Os benefícios conquistados por São Paulo ao longo de 10 anos de aplicação da Lei do Desmonte foram o foco principal do estudo defendido no Insper. A legislação determina que os estabelecimentos se credenciem junto ao Detran-SP, adotem sistemas de rastreabilidade, emitam nota fiscal e cumpram exigências ambientais e urbanísticas.
Em entrevista exclusiva, o diretor de Gestão Regulatória do Detran-SP, Eric Wetter, explicou as razões que justificam os resultados positivos da regulação dos desmanches. “A rastreabilidade é essencial para garantir ao consumidor a segurança sobre a origem das peças. Atualmente, contamos com um sistema que cruza informações, permitindo maior controle sobre o que é comercializado”, afirma Wetter. Ele ressalta que o selo de rastreabilidade é obrigatório por lei e que o consumidor pode denunciar irregularidades via plataforma FalaSP.
O Detran-SP também tem intensificado a fiscalização para assegurar o cumprimento das normas. Em julho, o órgão realizou uma operação conjunta com a Polícia Militar e a Polícia Civil em estabelecimentos da capital. Foram inspecionados 24 desmontes, dos quais 15 estavam fechados, um foi lacrado e três autuados. As infrações incluíram ausência de credenciamento, falta de nota fiscal e comercialização de peças sem rastreabilidade.

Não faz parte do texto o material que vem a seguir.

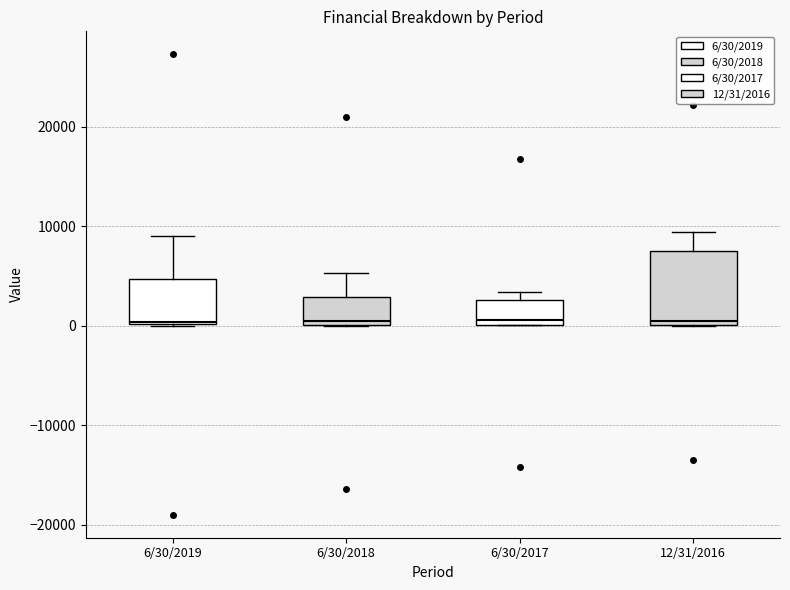

Reading left to right, transcribe this box plot: for each box, give where its median line is, the range the box spans, and where its two whiskers end, as read against the y-axis. The values are not printed on the chart, so give them approximately, as read against the axis.

6/30/2019: median 0, box 0 to 5000, whiskers 0 to 9000
6/30/2018: median 0 (just above the box's lower edge), box 0 to 3000, whiskers 0 to 5000
6/30/2017: median 1000, box 0 to 3000, whiskers 0 to 3000 (just above the box's upper edge)
12/31/2016: median 1000, box 0 to 7000, whiskers 0 to 9000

Segundo Eric Wetter, essa atuação não é pontual, mas parte de um serviço contínuo de inteligência. “Temos mais de 800 pontos de fiscalização integrados às bases da Polícia Militar, o que nos permite monitorar irregularidades de forma inteligente”, explica. Ele complementa que essa infraestrutura, aliada à análise de dados e cruzamento de informações, é fundamental para uma ação mais precisa.

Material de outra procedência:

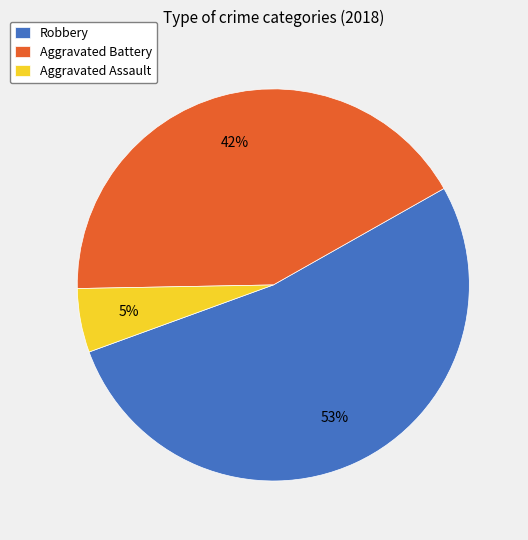

To the nearest percent, what is the difference between the Aggravated Battery and Aggravated Assault slice percentages?

37%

Embora eficaz para desestimular o comércio irregular de autopeças, é importante destacar que a Lei do Desmonte ainda não eliminou completamente essa prática. Apesar dos avanços locais e da queda nos índices de roubo, a informalidade permanece um desafio. Wetter aponta que, juntamente com a consolidação da cultura da rastreabilidade, essa é uma das principais frentes no combate à pirataria no comércio de peças usadas.
Sucesso de São Paulo inspira, mas ainda não se consolida como padrão nacional
Um dos pontos preocupantes destacados pela pesquisa de André Mancha é que, no Brasil, existem estados sem exigência de credenciamento ou fiscalização sistemática — o que os torna “zonas cinzentas” para desmontes ilegais. “Os resultados alcançados poderiam ser replicados em diversas regiões, desde que haja empenho na disseminação de boas práticas e na estruturação institucional”, ressalta o pesquisador.
Sobre a necessidade de uma política nacional mais integrada contra a pirataria no setor de autopeças, Wetter afirma que é fundamental. “A existência de um desmonte ilegal em uma área próxima pode impactar o volume de roubos em estados com fiscalização efetiva. Por isso, compartilhamos as boas práticas de São Paulo com outros Detrans, o Denatran, e estados do Nordeste e Norte. Muitas pessoas vêm nos visitar para entender nosso modelo”, relata.
Mais do que coibir o crime, o objetivo é estruturar o mercado. Combater a comercialização de autopeças ilegais vai além da segurança pública — é também fortalecer o ecossistema automotivo. Quando peças de origem duvidosa chegam ao consumidor, todo o mercado de reposição perde em credibilidade, receita, segurança e confiança.
A construção de um ambiente mais seguro e formal depende não só da repressão aos canais ilegais, mas também de políticas que incentivem a adoção de boas práticas. Conforme conclui a pesquisa de André Mancha, “uma política pública bem desenhada pode alterar os incentivos do crime, e isso precisa ser aproveitado pelo poder público”.
É hora de transformar diagnósticos em estratégias e experiências bem-sucedidas em políticas estruturantes. A regulação eficaz do desmonte é um passo importante — porém, só será uma ferramenta definitiva se adotada em escala nacional, com fiscalização contínua, colaboração entre esferas governamentais e participação ativa da sociedade civil e do mercado. Só assim o país poderá, de fato, desmontar a engrenagem que alimenta a pirataria de autopeças.